片側性唇顎口蓋裂患者の側貌外鼻形態が成長に伴ってどのように変化していくかについて長期的に評価した.
対象は,Hotz床併用二段階口蓋形成手術で治療した片側性唇顎口蓋裂患者(以下CL群),男子10名,女子10名(1982~1990年生まれ)とし,対照群には,8歳から10歳の間に第1期治療にて歯性の反対咬合を治療し,上下顎関係に大きな不調和がない(12歳時のANBが0°~4°)非裂者(以下NCL群)男子10名,女子10名とした.資料は,8歳から14歳までに撮影された側面セファログラムを8歳群,10歳群,12歳群,14歳群に分類してトレースを行い,前頭蓋底の緒構造を基準に重ね合わせた後,計測を行った.CL群NCL群を比較した結果を以下に示す.
1.CL群における∠SNAはNCL群に比べ,男女とも有意に小さく,上顎骨劣成長の傾向を示していた.
2.CL群における外鼻上の計測点は,NCL群と比べ,男女とも後方に位置しており,中顔面軟組織も劣成長である傾向を示していた.しかし,外鼻そのものの高さ(鼻尖点から鼻下点の距離)は,男女とも今回計測した年齢ではCL群とNCL群で有意差は認められなかった.
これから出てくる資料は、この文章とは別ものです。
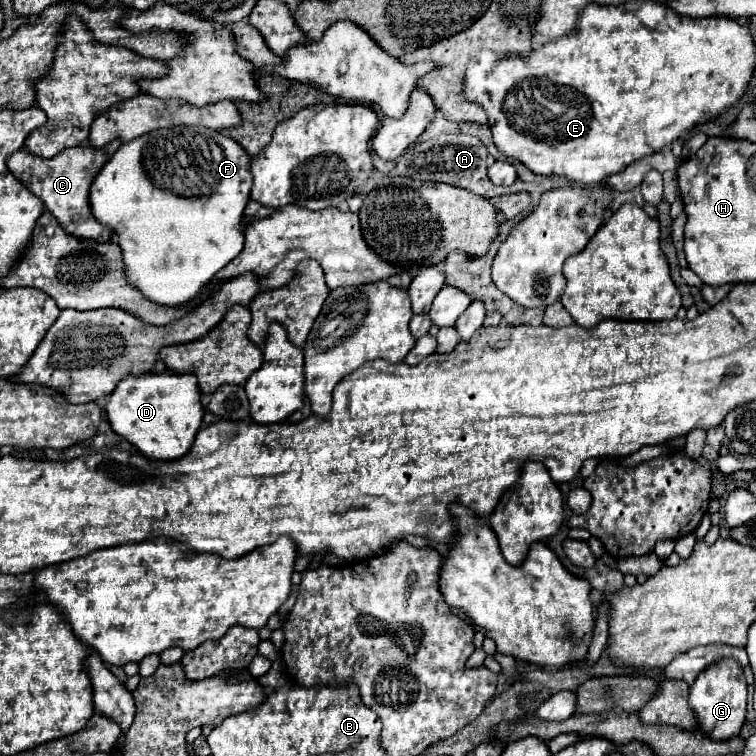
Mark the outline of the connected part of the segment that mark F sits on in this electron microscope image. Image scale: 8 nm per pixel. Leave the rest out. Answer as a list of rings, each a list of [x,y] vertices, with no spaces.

3.CL群の外鼻形態は男女とも,すべての年齢において鼻背角(∠1)が小さく,鼻底轡曲度(∠4)が強い傾向にあった.これは,鼻背の突出傾向が弱く,鼻尖から鼻下点にかけての鼻底の形態が丸いことを示していた.
4.鼻骨下端の水平的,垂直的位置や頭蓋底に対する鼻骨の前方突出度,および上顎骨の位置が外鼻形態に影響を及ぼしていることが示唆された.
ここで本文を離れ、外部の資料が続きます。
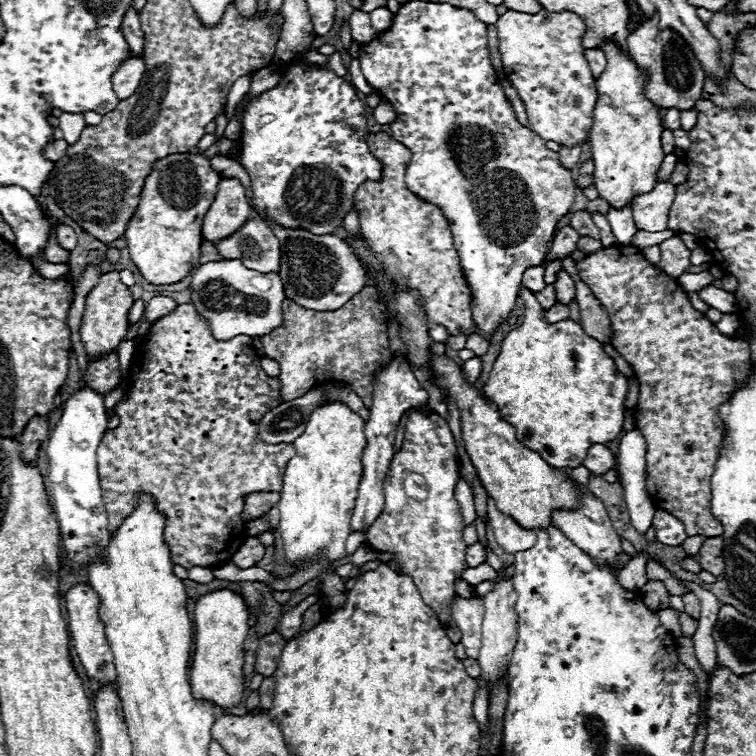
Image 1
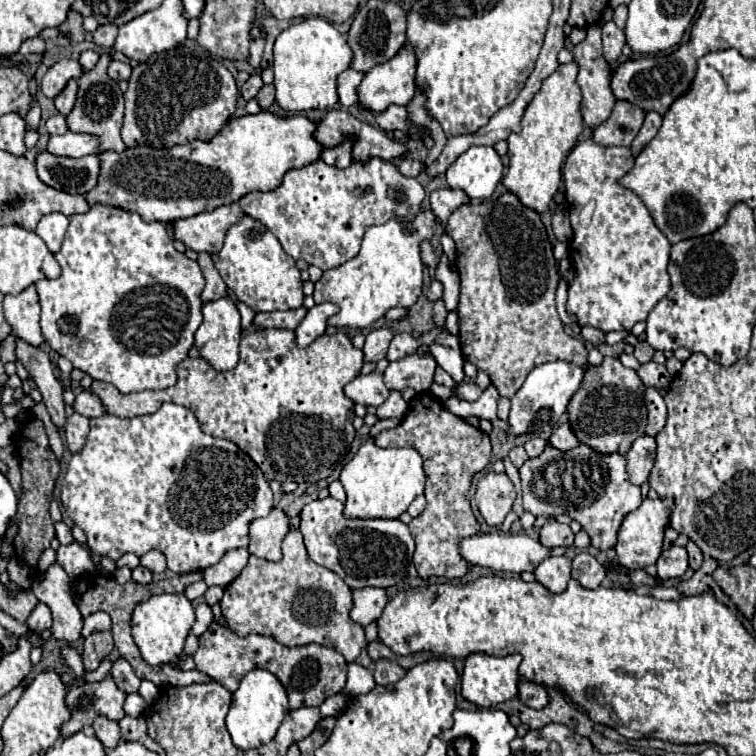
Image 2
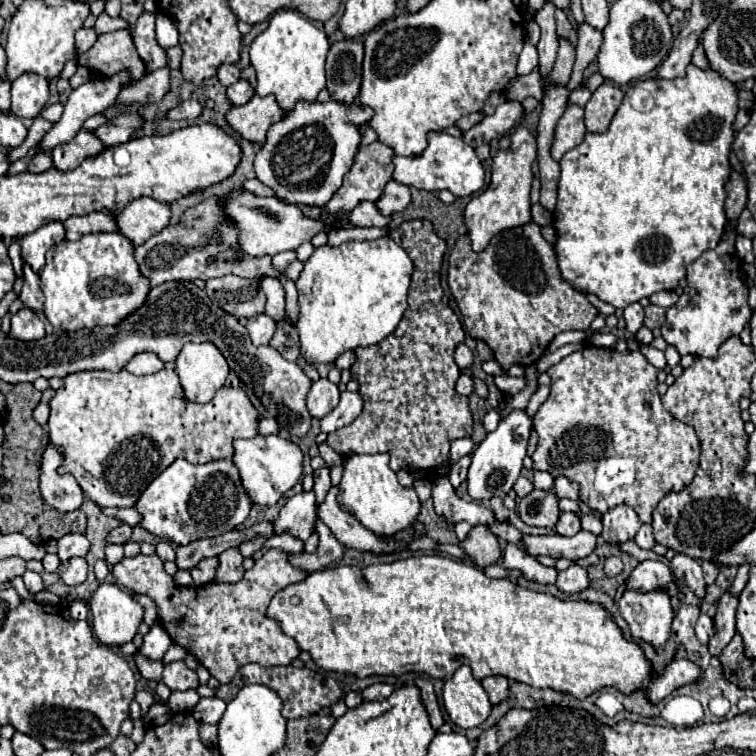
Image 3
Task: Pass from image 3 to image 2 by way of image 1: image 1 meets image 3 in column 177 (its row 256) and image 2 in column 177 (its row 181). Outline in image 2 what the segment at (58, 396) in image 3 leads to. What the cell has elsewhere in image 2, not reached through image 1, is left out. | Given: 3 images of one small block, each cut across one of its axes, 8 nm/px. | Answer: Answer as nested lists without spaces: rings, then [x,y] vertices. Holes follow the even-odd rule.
[[[272,328],[272,330],[254,330],[254,332],[248,332],[248,334],[242,336],[242,340],[240,340],[240,362],[238,362],[236,368],[232,368],[230,372],[218,372],[218,370],[214,370],[202,356],[198,356],[198,358],[186,358],[186,360],[178,366],[178,382],[176,382],[172,388],[122,394],[122,392],[118,392],[118,388],[114,388],[112,384],[94,380],[92,392],[94,392],[96,396],[100,396],[100,400],[102,400],[102,404],[104,404],[104,408],[106,408],[108,414],[114,414],[114,416],[120,416],[120,418],[134,418],[134,416],[140,416],[140,414],[154,414],[164,402],[182,404],[182,406],[190,408],[190,410],[196,414],[196,418],[198,418],[198,412],[200,412],[198,422],[200,422],[200,426],[202,426],[202,430],[204,430],[206,434],[216,436],[216,438],[226,438],[226,440],[232,440],[234,444],[238,444],[238,448],[242,448],[242,450],[256,462],[256,466],[264,472],[264,476],[266,476],[268,480],[278,480],[278,482],[294,480],[294,482],[298,482],[298,484],[302,484],[302,482],[314,482],[314,484],[316,484],[316,482],[320,482],[320,480],[326,480],[326,478],[332,474],[332,470],[346,458],[346,454],[348,454],[348,450],[350,450],[350,446],[352,446],[352,442],[354,442],[354,438],[356,438],[356,430],[354,430],[354,426],[352,426],[352,420],[354,420],[354,402],[344,394],[344,386],[346,386],[348,382],[352,382],[352,380],[360,374],[362,364],[364,364],[364,352],[358,350],[358,348],[354,348],[350,336],[348,336],[346,332],[342,332],[342,330],[338,330],[336,334],[322,334],[322,336],[320,336],[318,340],[314,340],[310,346],[298,348],[298,344],[296,344],[296,334],[294,334],[292,330],[276,330],[276,328]]]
5.鼻尖角の変化量は各年齢間(2年)で男女ともに1°以下で,各年齢時における鼻尖角の計測値問にも有意差を認めなかったことから成長による変化は少ないことが示され,今回観察した年齢の範囲では鼻尖形態は変化せずに8歳時点での形態的特徴が保たれたまま成長する可能性が示唆された.